0

I need to write a result set from MySQL ina csv format inside a bucket in Google Cloud Storage.

Following the instructions here, I created the following example code:

import cloudstorage
from google.appengine.api import app_identity
import db # My own Mysql wrapper

dump = db.get_table_dump(schema) # Here I made a simples SQL SELECT and fetchall()
bucket_name = app_identity.get_default_gcs_bucket_name()
file_name = "/" + bucket_name + "/finalfiles/" + schema + "/" +"myfile.csv"
with cloudstorage.open(file_name, "w") as gcsFile:
    gcsFile.write(dump)

It did not work 'cause write expects a string parameter and dump is tuple of tuples result from fetchall().

I can't use this approach (or similar) since I can't write files in GAE enviroment and I also can't create a CSV string from tuple like here, due to the size o my result set (Actually, I tried it and it takes too long and it timed out before finish).

So, my question is, which is the best way to get a result set from MySQL and save it as CSV in a Google Cloud Storage Bucket?

James
  • 1,653
  • 2
  • 31
  • 60

1 Answers1

1

I just went through the same problem with PHP. I ended up using the cloud sql api (https://cloud.google.com/sql/docs/mysql/admin-api/v1beta4/) with the following workflow:

  1. Create an export bucket (i.e. test-exports)
  2. Give the SQL Instance Read/Write permissions to the bucket created in step 1
  3. Within the application, make a call to instance export (https://cloud.google.com/sql/docs/mysql/admin-api/v1beta4/instances/export).
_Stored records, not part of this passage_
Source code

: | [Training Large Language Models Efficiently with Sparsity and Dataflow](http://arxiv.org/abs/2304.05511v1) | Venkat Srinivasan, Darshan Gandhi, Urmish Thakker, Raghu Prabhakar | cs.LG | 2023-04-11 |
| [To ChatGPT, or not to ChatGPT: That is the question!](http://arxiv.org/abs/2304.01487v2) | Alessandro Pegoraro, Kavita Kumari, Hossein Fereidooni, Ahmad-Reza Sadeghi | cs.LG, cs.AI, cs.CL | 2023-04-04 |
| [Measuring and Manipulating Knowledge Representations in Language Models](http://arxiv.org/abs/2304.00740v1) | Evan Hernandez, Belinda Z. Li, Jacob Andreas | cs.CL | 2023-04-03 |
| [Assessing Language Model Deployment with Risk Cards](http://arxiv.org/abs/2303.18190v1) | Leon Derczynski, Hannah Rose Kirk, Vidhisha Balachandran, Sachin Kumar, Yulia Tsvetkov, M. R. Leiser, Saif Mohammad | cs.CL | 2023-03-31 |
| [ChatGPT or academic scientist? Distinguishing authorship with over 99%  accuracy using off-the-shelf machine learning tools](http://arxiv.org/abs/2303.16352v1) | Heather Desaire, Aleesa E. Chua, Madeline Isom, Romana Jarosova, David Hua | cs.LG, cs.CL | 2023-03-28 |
This endpoint accepts the SQL to run, as well as a path to an output bucket. (created in step (1))
  4. Step (3) will return back an operation with a 'name' property. You can use this 'name' and poll the operations/get endpoint (https://cloud.google.com/sql/docs/mysql/admin-api/v1beta4/operations/get) until the status is returned as DONE

We have a job which performs these steps nightly (as well as an import using the /import command) on 6 tables and have yet to see any issues. The only thing to keep in mind is that only one operation can run on a single database instance at a time. To combat this, you should the top item from the the operations list endpoint (https://cloud.google.com/sql/docs/mysql/admin-api/v1beta4/operations/list) to confirm the database is ready before issuing any commands.

dwelling
  • 491
  • 4
  • 5